General characteristics
- Type: Minesweeper (planned)
- Displacement: 295 tons
- Length: 150 ft 0 in (45.72 m)
- Beam: 24 ft 0 in (7.32 m)
- Draft: 13 ft 6 in (4.11 m) aft
- Speed: 11 knots (20 km/h)

= USS A. Brook Taylor =

Planned designation for a fishing vessel the United States Navy

USS A. Brook Taylor (SP-326) was the planned designation for a fishing vessel the United States Navy considered for use as a minesweeper during World War I but never acquired.

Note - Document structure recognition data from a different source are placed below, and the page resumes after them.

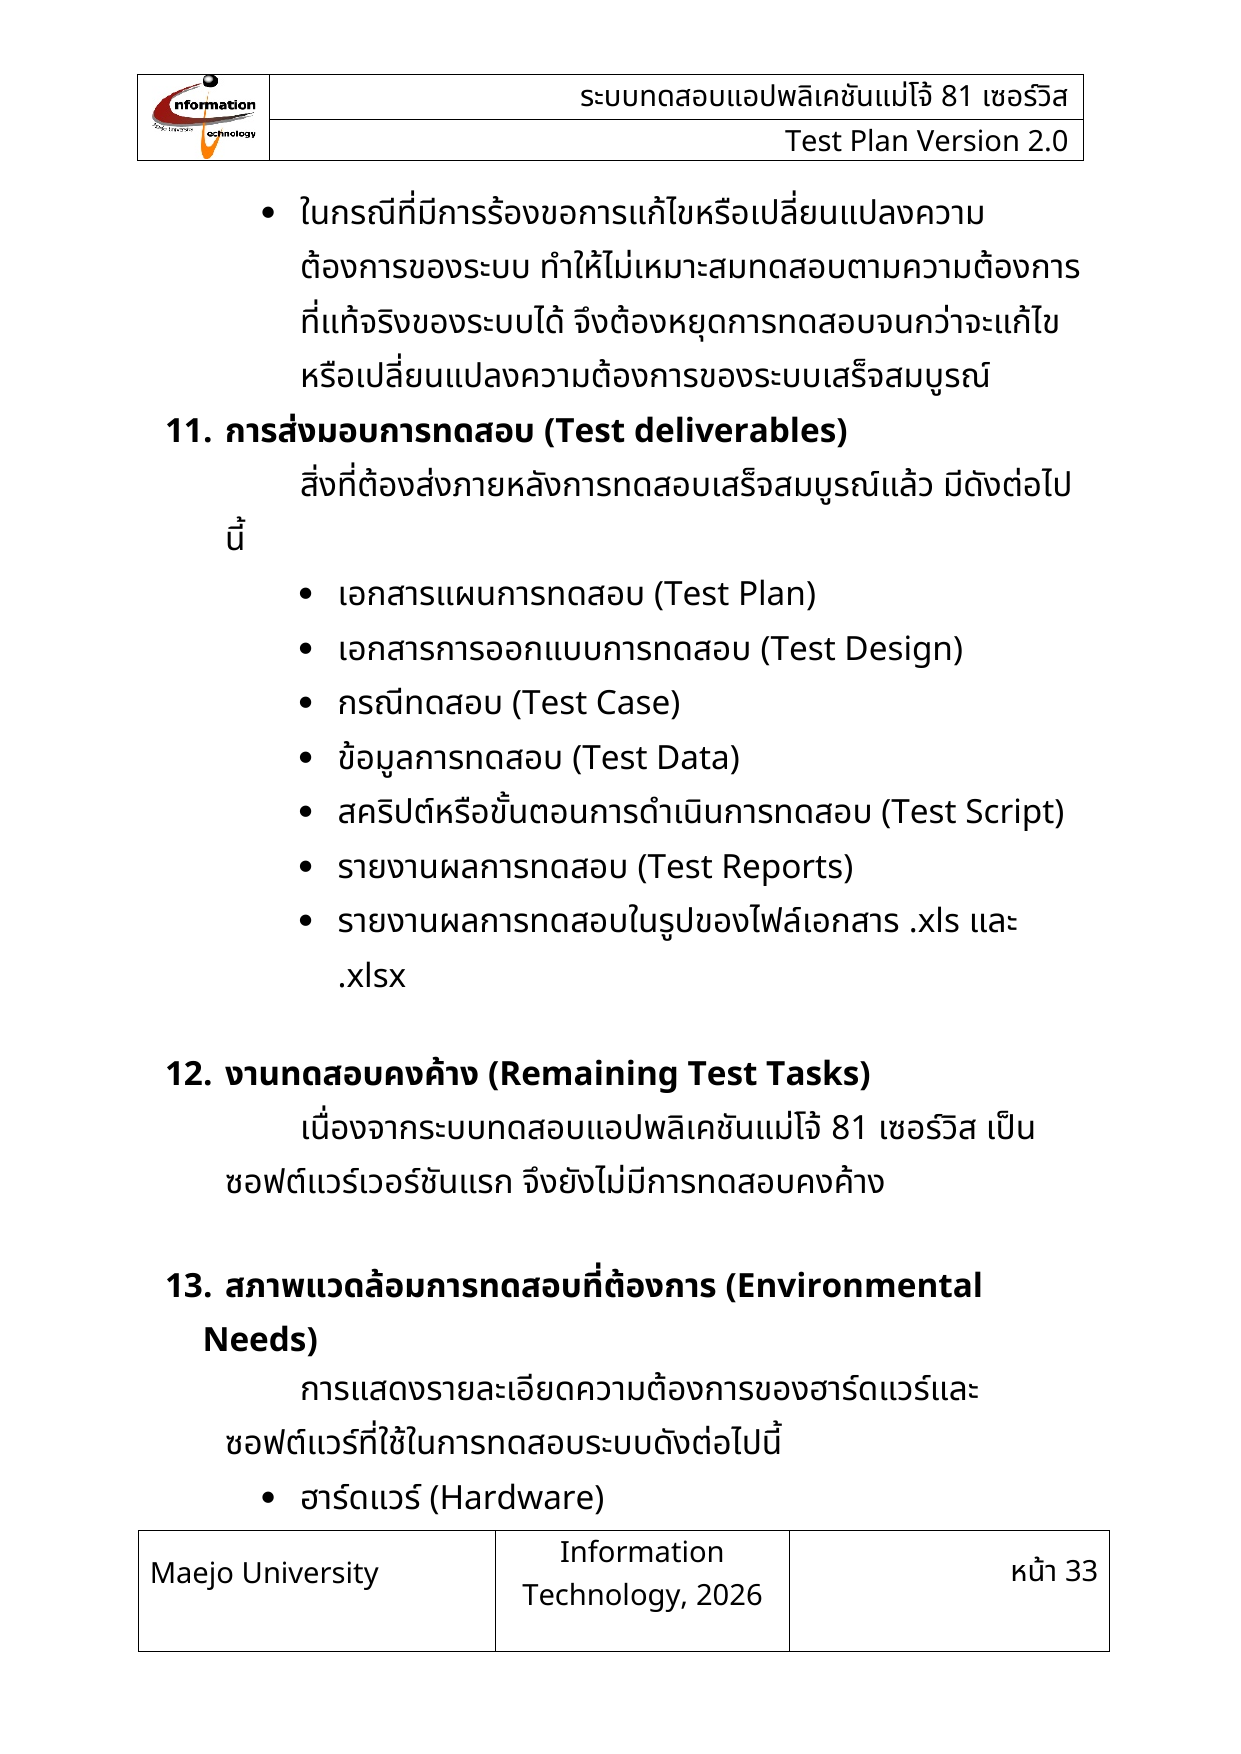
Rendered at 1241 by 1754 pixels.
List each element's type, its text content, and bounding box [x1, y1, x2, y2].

text การแสดงรายละเอียดความต้องการของฮาร์ดแวร์และซอฟต์แวร์ที่ใช้ในการทดสอบระบบดังต่อไปนี้ [225, 1365, 1090, 1470]
list รายงานผลการทดสอบ (Test Reports) [300, 843, 1090, 893]
list ข้อมูลการทดสอบ (Test Data) [300, 733, 1090, 784]
picture [151, 75, 256, 159]
text สิ่งที่ต้องส่งภายหลังการทดสอบเสร็จสมบูรณ์แล้ว มีดังต่อไปนี้ [225, 461, 1090, 566]
list เอกสารการออกแบบการทดสอบ (Test Design) [300, 624, 1090, 675]
list เอกสารแผนการทดสอบ (Test Plan) [300, 570, 1090, 620]
list ฮาร์ดแวร์ (Hardware) [262, 1474, 1090, 1524]
list รายงานผลการทดสอบในรูปของไฟล์เอกสาร .xls และ .xlsx [300, 897, 1090, 997]
list กรณีทดสอบ (Test Case) [300, 679, 1090, 729]
list ในกรณีที่มีการร้องขอการแก้ไขหรือเปลี่ยนแปลงความต้องการของระบบ ทำให้ไม่เหมาะสมทดสอบตามความต้องการที่แท้จริงของระบบได้ จึงต้องหยุดการทดสอบจนกว่าจะแก้ไขหรือเปลี่ยนแปลงความต้องการของระบบเสร็จสมบูรณ์ [262, 189, 1090, 402]
list สคริปต์หรือขั้นตอนการดำเนินการทดสอบ (Test Script) [300, 788, 1090, 839]
list สภาพแวดล้อมการทดสอบที่ต้องการ (Environmental Needs) [165, 1262, 1090, 1361]
list งานทดสอบคงค้าง (Remaining Test Tasks) [165, 1049, 1090, 1100]
list การส่งมอบการทดสอบ (Test deliverables) [165, 406, 1090, 457]
text เนื่องจากระบบทดสอบแอปพลิเคชันแม่โจ้ 81 เซอร์วิส เป็นซอฟต์แวร์เวอร์ชันแรก จึงยังไม่มีการทดสอบคงค้าง [225, 1104, 1090, 1209]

A. Brook Taylor was built as a wooden-hulled commercial fishing trawler in 1913. She was the property of the Virginia Fishing Company of Ditchly, Virginia, in June 1917 when the U.S. Navy inspected her for possible naval service during World War I. She was found to be suitable for service as a minesweeper and, according to a Department of the Navy letter dated 16 November 1917, was to be fitted out as such "preparatory to . . . [being called] into service in case of emergency." The anticipated "emergency" undoubtedly referred to extensive mining of American waters. However, even though German submarines did lay some mines off the United States East Coast, the Navy never took over A. Brook Taylor, and she remained in commercial service.